Problem to solve: Output all the data exactly. Pictures do not belong in the copy.

Dataset content:

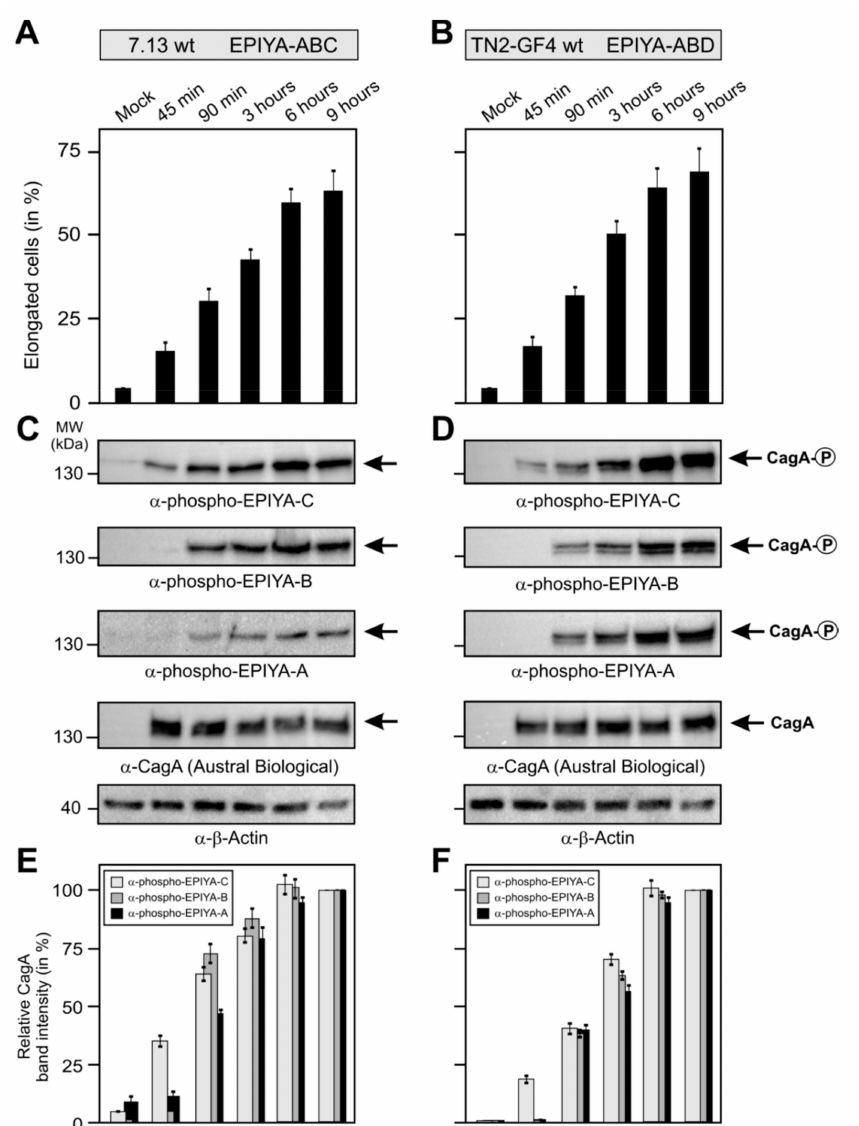
Figure 6. Time-dependent phosphorylation patterns of EPIYA-motifs in H. pylori strains during infection of AGS cells. The ABC-type CagA H. pylori strain 7.13 ( A ) and ABD-type CagA H. pylori strain TN2-GF4 ( B ) were used to infect AGS cells for the indicated times. Quantification of elongated cells was performed in triplicate. Mean values are shown with standard error. ( C , D ) Western blotting was performed using the three indicated α -phospho EPIYA antibodies with α -CagA and α - β -Actin as loading controls. ( E , F ) Quantification of phospho-CagA band intensities in the above blots was performed in triplicate by densitometry. Mean values are shown with standard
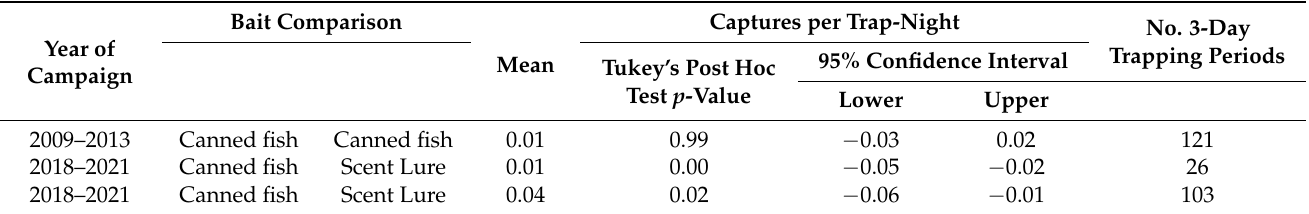
Figure 4. Comparative mean of mink trap-night using canned fish and scent lure over consecutive 3-day trapping periods (1–3; 4–6; and 7–9 days) during two trapping campaigns: 2009–2013 (data from the campaign reported by Medina-Vogel et al. [41]) and 2018–2021 (the current study). Table 2. Mean ( ± CI) mink trapped per trap-night with canned fish or scent lure, in two different campaigns. The data from 2009–2013 come from the campaign reported by Medina-Vogel et al. [41]; the 2018–2021 campaign is the current study.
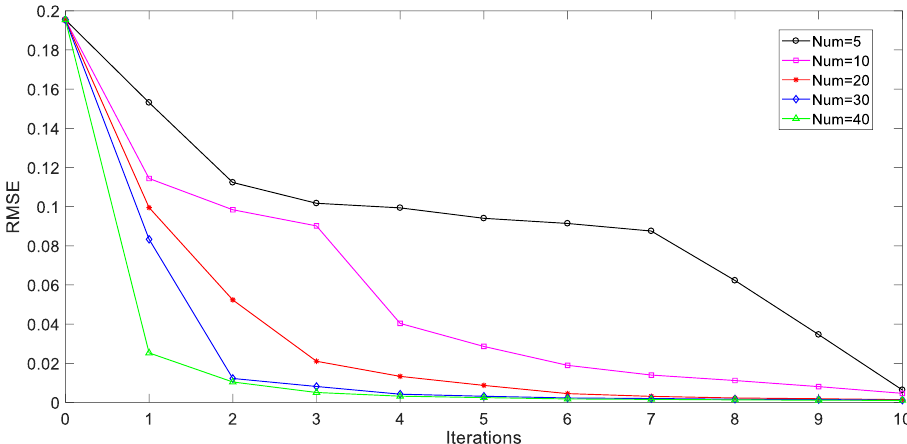
Figure 8. RMSE values of penicillin concentration for the AL based soft sensors under different number of selected samples.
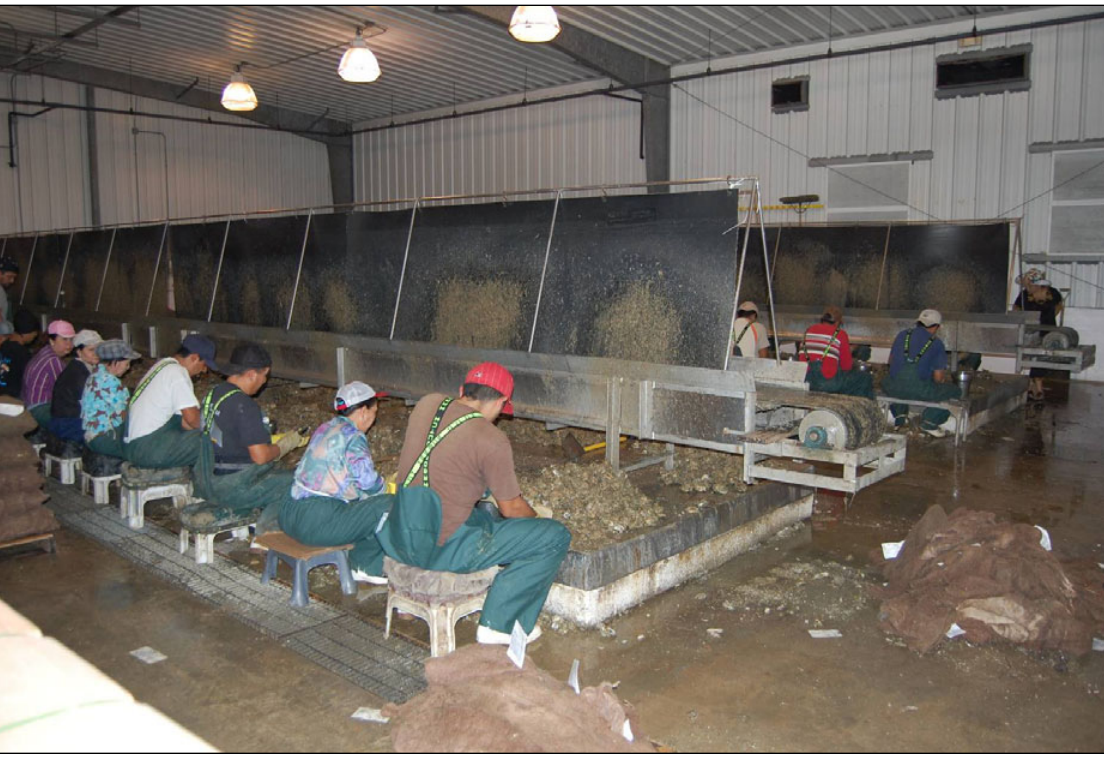
Figure 3. Workers shucking oysters in a Mississippi Gulf Coast seafood processing plant. The shucking process generates significant waste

Answer space:
Figure 6. Time-dependent phosphorylation patterns of EPIYA-motifs in H. pylori strains during infection of AGS cells. The ABC-type CagA H. pylori strain 7.13 ( A ) and ABD-type CagA H. pylori strain TN2-GF4 ( B ) were used to infect AGS cells for the indicated times. Quantification of elongated cells was performed in triplicate. Mean values are shown with standard error. ( C , D ) Western blotting was performed using the three indicated α -phospho EPIYA antibodies with α -CagA and α - β -Actin as loading controls. ( E , F ) Quantification of phospho-CagA band intensities in the above blots was performed in triplicate by densitometry. Mean values are shown with standard
Figure 4. Comparative mean of mink trap-night using canned fish and scent lure over consecutive 3-day trapping periods (1–3; 4–6; and 7–9 days) during two trapping campaigns: 2009–2013 (data from the campaign reported by Medina-Vogel et al. [41]) and 2018–2021 (the current study). Table 2. Mean ( ± CI) mink trapped per trap-night with canned fish or scent lure, in two different campaigns. The data from 2009–2013 come from the campaign reported by Medina-Vogel et al. [41]; the 2018–2021 campaign is the current study.
Figure 8. RMSE values of penicillin concentration for the AL based soft sensors under different number of selected samples.
Figure 3. Workers shucking oysters in a Mississippi Gulf Coast seafood processing plant. The shucking process generates significant waste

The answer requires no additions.